In fact, apart from some grilled asparagus, the California menu was scarcely Californian at all. The beautifully cooked salmon was topped with a luscious spinach puree strongly flavored with nutmeg, and the dessert was the Australian specialty called pavlova: a meringue cup filled with strawberries and cream.

The spa dinner appetizer was a mixed green salad on a bed of fresh beet puree, which had a subtle radish-like sharpness to it. It was a little like getting salad on your borscht, but it grew on me. The puttanesca sauce on the whitefish that followed it might have looked thin, but it was tangy and satisfying, full of capers and stewed onions. And the dessert was flawless: mango, lemon and chocolate sorbets with raspberry sauce and chocolate-covered wafers.

The Mexican menu opened with a rather thin pozole that worked perfectly well as a light soup. The three chiles rellenos that followed were based on definitely hot peppers and a distractingly bitter sauce. The cheese and chicken fillings were OK, though I wasn't convinced by the mashed potato filling. The dessert was one of the most enjoyable here--a coconut-pecan "cake" like a thick, chewy nut cookie in a lot of dark chocolate sauce.

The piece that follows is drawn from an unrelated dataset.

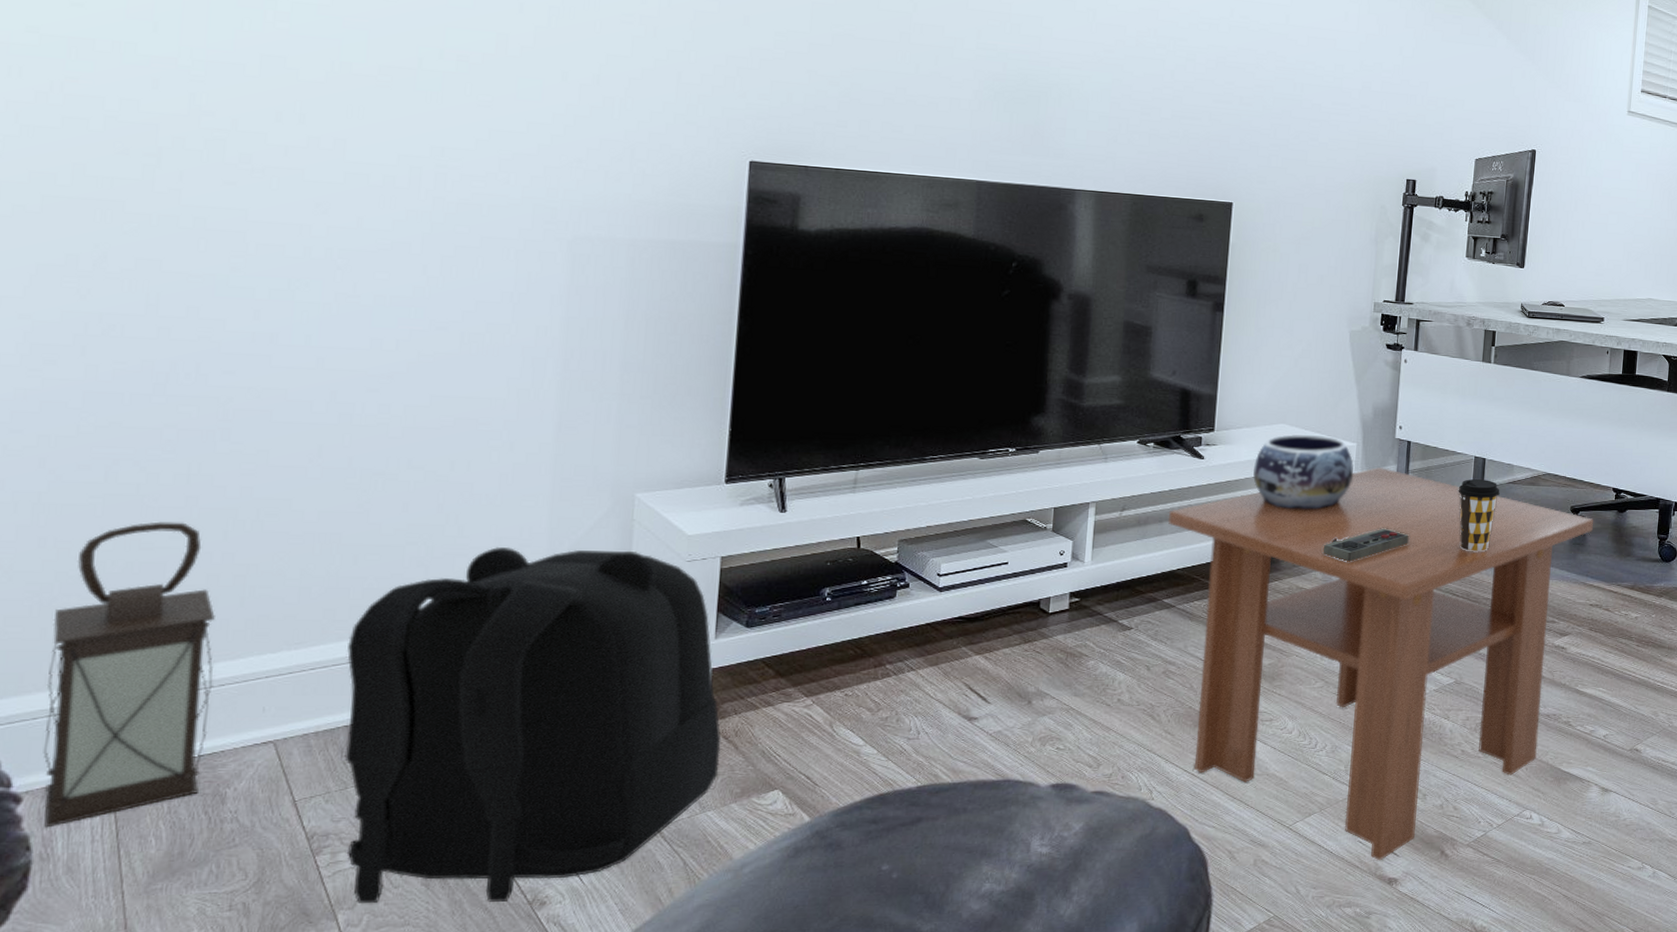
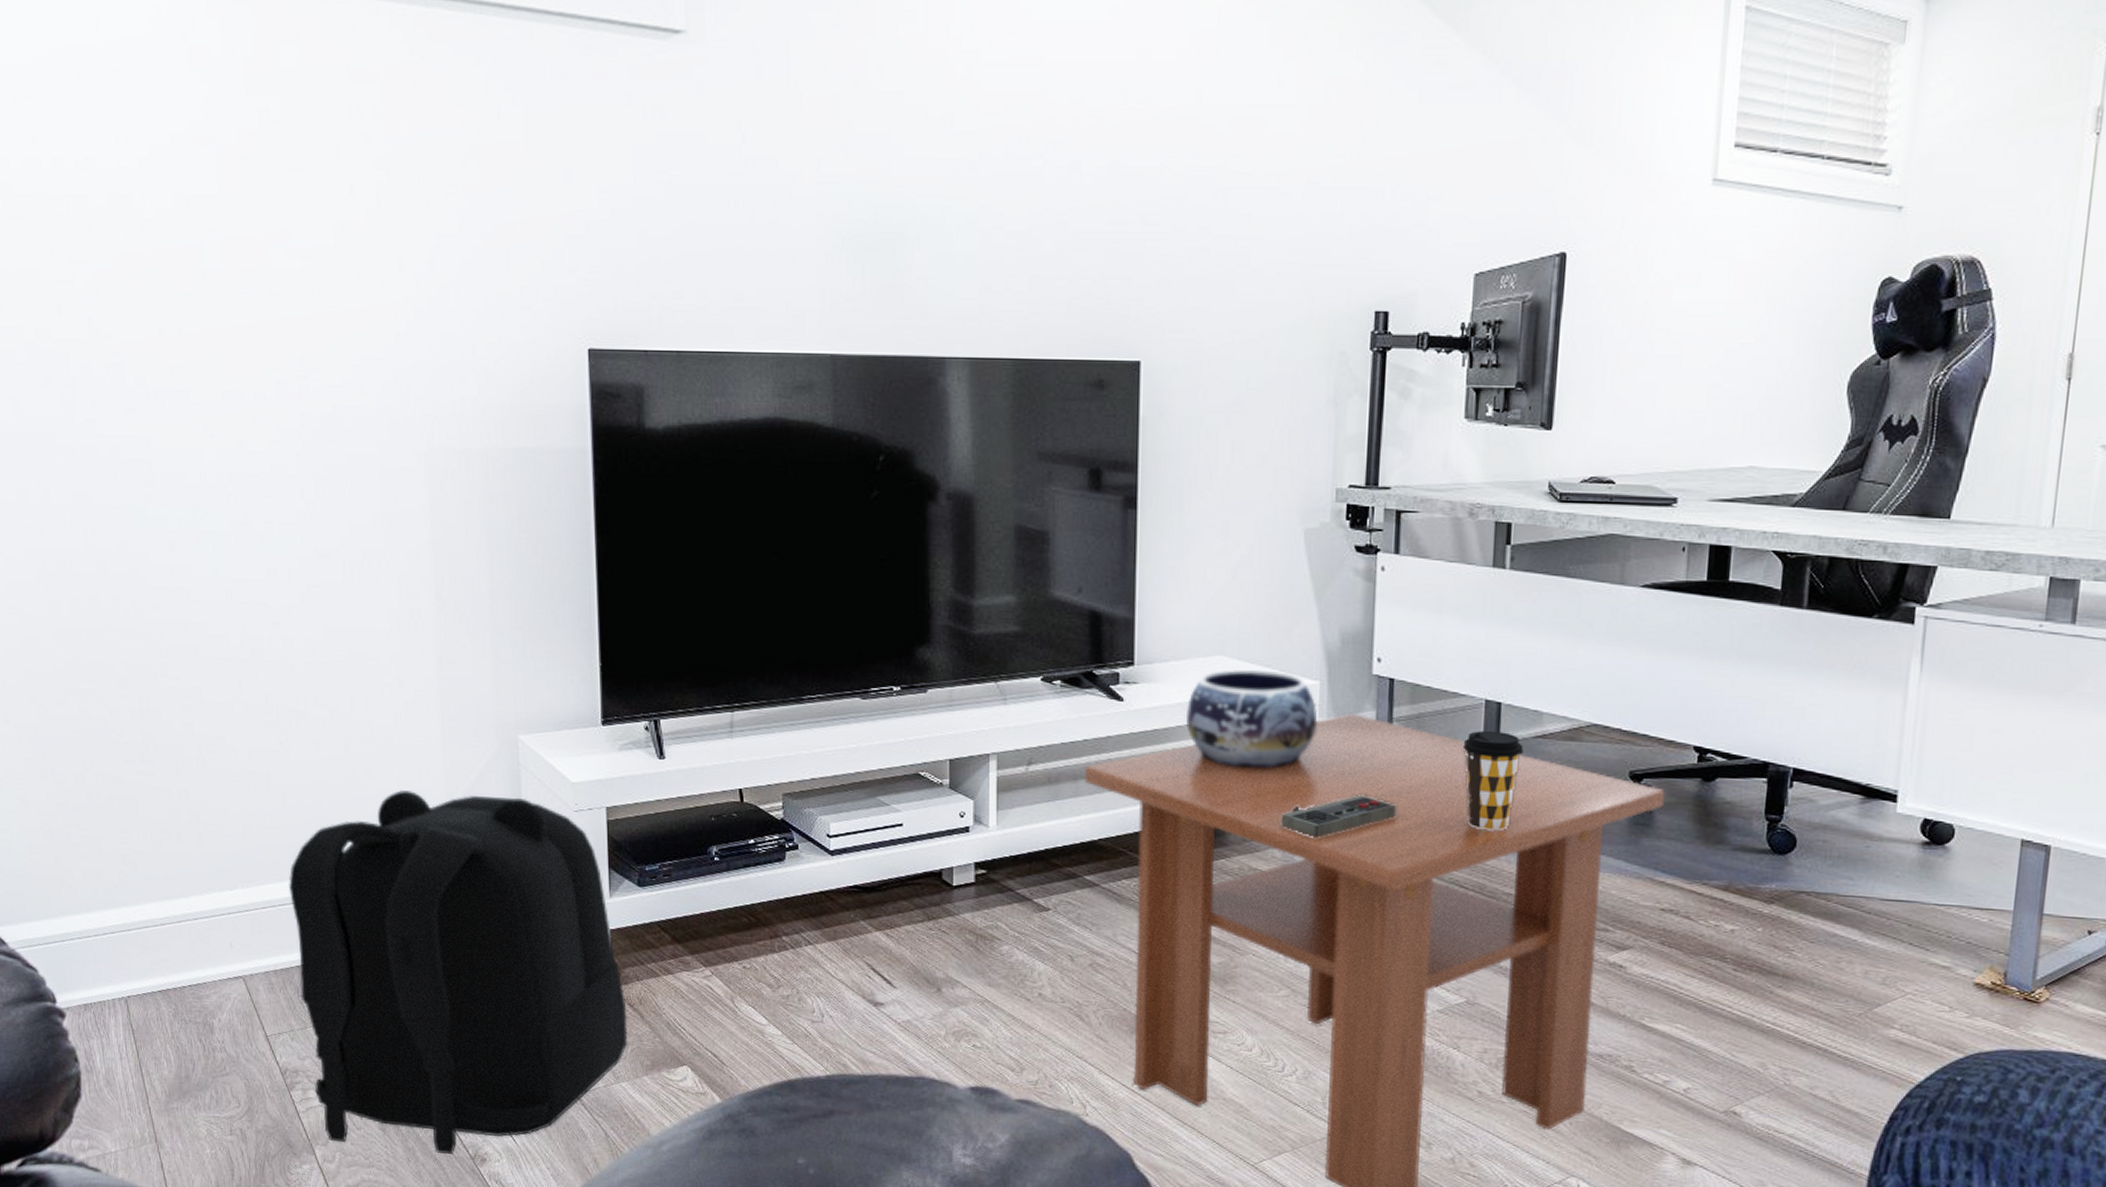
lantern: present [43,521,215,828] -> none [62,756,192,1043]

The American menu turned out to be the best. The spinach salad (with plenty of bacon and some diced mangoes) was excellent; the crumbly, slightly tomatoey meatloaf was tasty (a dark brown, almost black sauce didn't do much for or against it). And the cake, dark chocolate with layers of milk chocolate filling, was extravagantly good.

I guess it makes sense that Connolly does such a good job on American comfort foods. They're . . . you know, cozy.


Connolly's Restaurant, 11510 W. Pico Blvd., West L.A., (310) 479-2133. Lunch 11:30 a.m. to 2:30 p.m. Mondays though Fridays; dinner 5:30 to 10:30 p.m. Tuesdays through Saturdays. No alcoholic beverages. Valet parking. Visa and MasterCard. Takeout. Dinner for two, food only $56 to $60.

What to Get: crab and shrimp cake, spinach salad, pozole, whitefish puttanesca, meatloaf, coconut-pecan cake, sorbets.